Develop Real-Time Intelligence solutions including Eventstreams, Eventhouses/KQL databases, Activator reflexes, and Spark structured streaming for low-latency workloads.
Optimize Lakehouse tables (e.g., OPTIMIZE, V-Order, Z-Order, partitioning) and Direct Lake semantic-model-ready datasets to ensure predictable performance for downstream Power BI and AI agents.
Implement source control, branching, and CI/CD using native Fabric Git integration (Azure DevOps and GitHub), Fabric Deployment Pipelines, and the Microsoft fabric-cicd Python library.
Automate Dev/Test/Prod promotion using the Fabric REST API, service principals, and Workload Identity Federation, codifying environment-aware bindings via Variable Libraries and parameter.yml.
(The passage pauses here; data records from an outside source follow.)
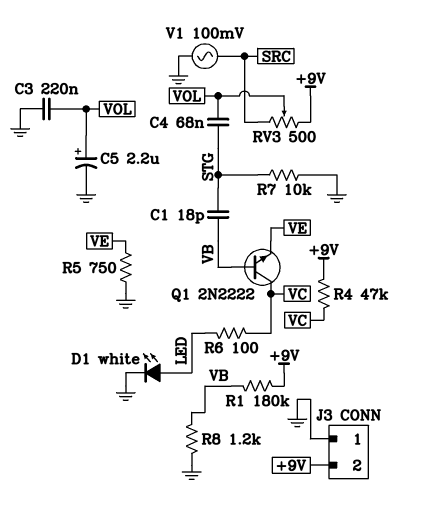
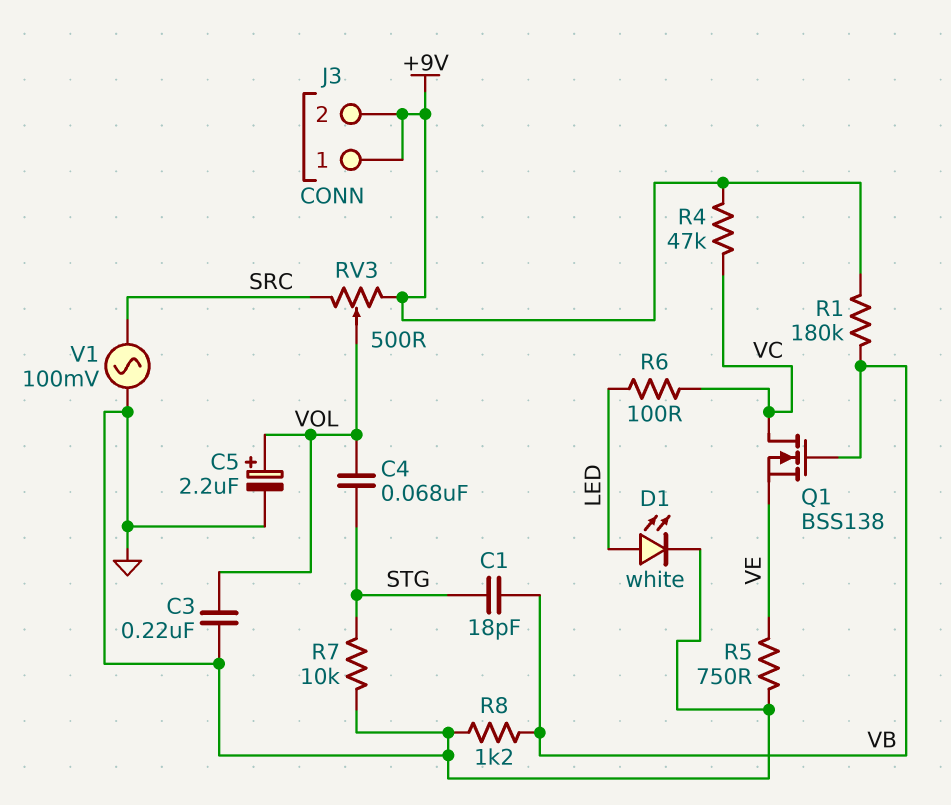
J3 pin 1: GND -> +9V
Q1: NPN 2N2222 (B VB, C VC, E VE) -> NMOS BSS138 (G VB, D VC, S VE)

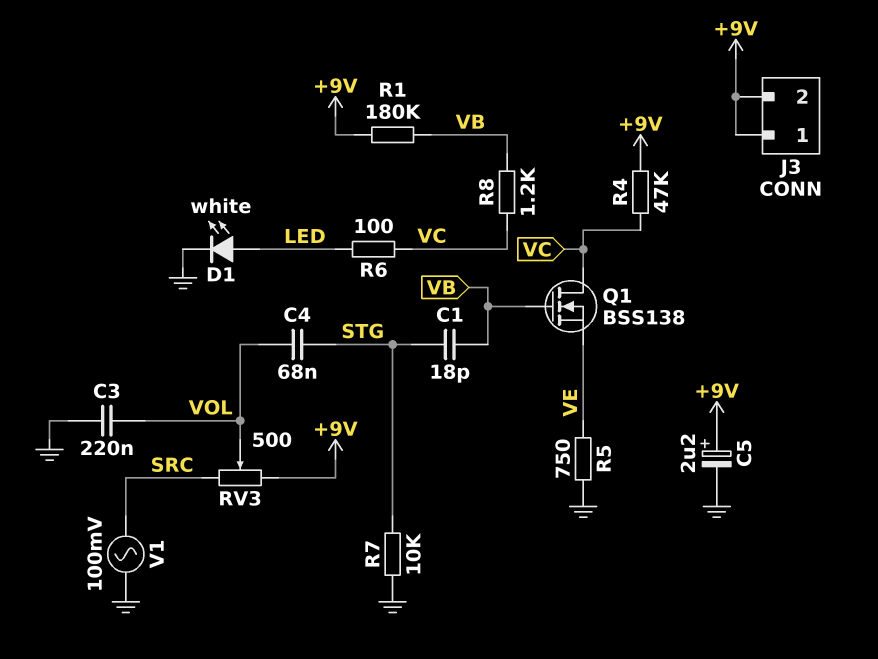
C5: 2.2uF (plus VOL, minus GND) -> 2.2uF (plus +9V, minus GND)
R8: 1.2k (GND, VB) -> 1.2k (VB, VC)

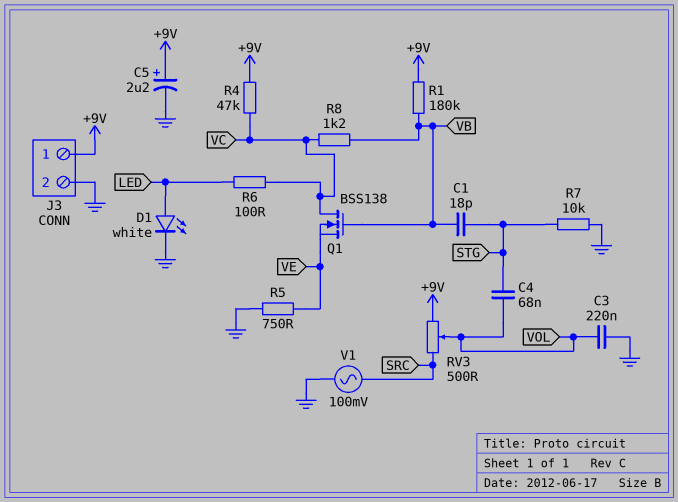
J3 pin 2: +9V -> GND

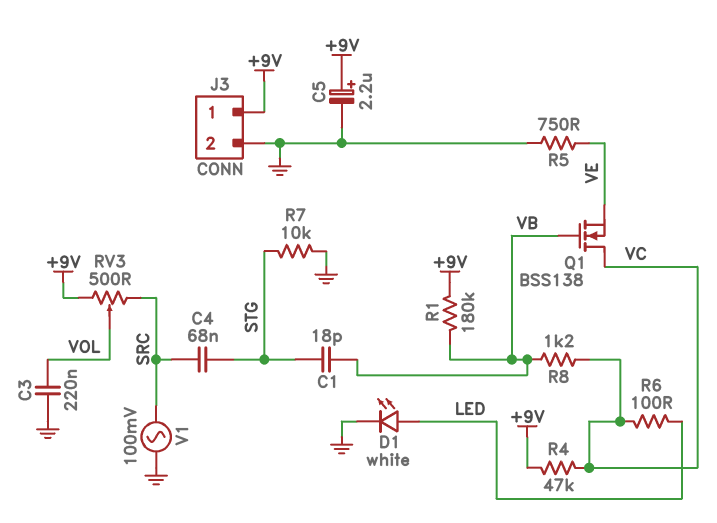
C4: 68nF (STG, VOL) -> 68nF (SRC, STG)

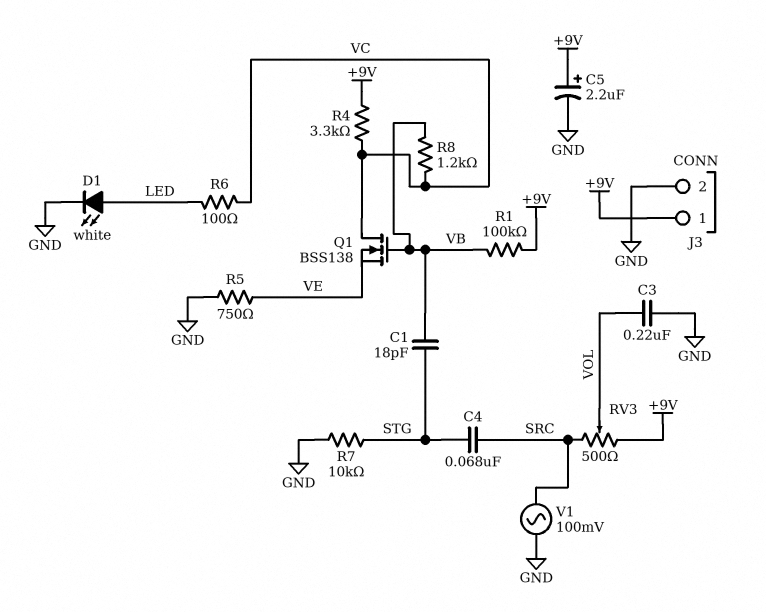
R1: 180k (+9V, VB) -> 100k (+9V, VB)
R4: 47k (+9V, VC) -> 3.3k (+9V, VC)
Operate a Feature → Dev → UAT → Prod branching pattern with mandatory PR reviews, cherry-pick promotion, and scoped blast radius using a single repo per team.
Manage the lifecycle of Fabric data components from creation to retirement, ensuring environment reproducibility from the GitHub pipeline.
Operate the Fabric F256 capacity, monitoring CU consumption, managing smoothing windows, diagnosing throttling, and right-sizing workloads.
Build telemetry using the Monitoring Hub, per-workspace Workspace Monitoring, Eventhouse monitoring, and the Admin Monitoring Workspace to track refresh failures, pipeline errors, and semantic-model health.
Define dashboards and alerts for ingestion, transformation, refresh, and capacity health, driving root-cause analysis for production incidents and incorporating lessons into platform standards.
Define and operate the on-call model for production data pipelines and Fabric items in partnership with Tier 3 Engineering.
Define and enforce Fabric platform standards through Infrastructure-as-Code (IaC) using Terraform and the official microsoft/fabric provider, workspace templates, naming/tagging conventions, and automated CI policy checks.
Manage tenant settings, domains, and capacity allocation in partnership with the Fabric Center of Excellence, aligning identity with Entra ID and Okta federation, and rotating service principals with PIM for elevated admin roles.
Implement RBAC patterns separating control-plane and data-plane roles, and operate RLS, CLS, OLS, dynamic data masking, and item-level sharing.
Integrate Microsoft Purview for sensitivity labels, DLP, metadata scanning, lineage, and impact analysis, managing endorsement for trusted datasets.
Build cross-cloud integration patterns (e.g., OneLake Direct Lake against AWS S3, Mirrored Databases) and shortcuts.
Publish governed, AI-ready data products with Prep for AI configured on semantic models for use by Fabric Data Agents, Copilot Studio, and Azure AI Foundry.
Coordinate with Data, Cloud, Identity, and Security domain teams on data-sharing patterns, private link configuration, and on-prem data gateway operations.
Serve as Tier 3 escalation for complex Fabric, OneLake, pipeline, capacity, and Direct Lake issues.
Provide technical consultation to teams onboarding workloads to Fabric.
Build reusable patterns, reference implementations, and internal playbooks for ingestion, modeling, deployment, and capacity operations.
Lead proof-of-concept work for new Fabric capabilities.
Partner with the Microsoft CDAO Fabric Enablement engagement to provide product roadmap insights.
Contribute to the Workplace AI and enterprise Data roadmap and operating model, and partner with champions for adoption outcomes.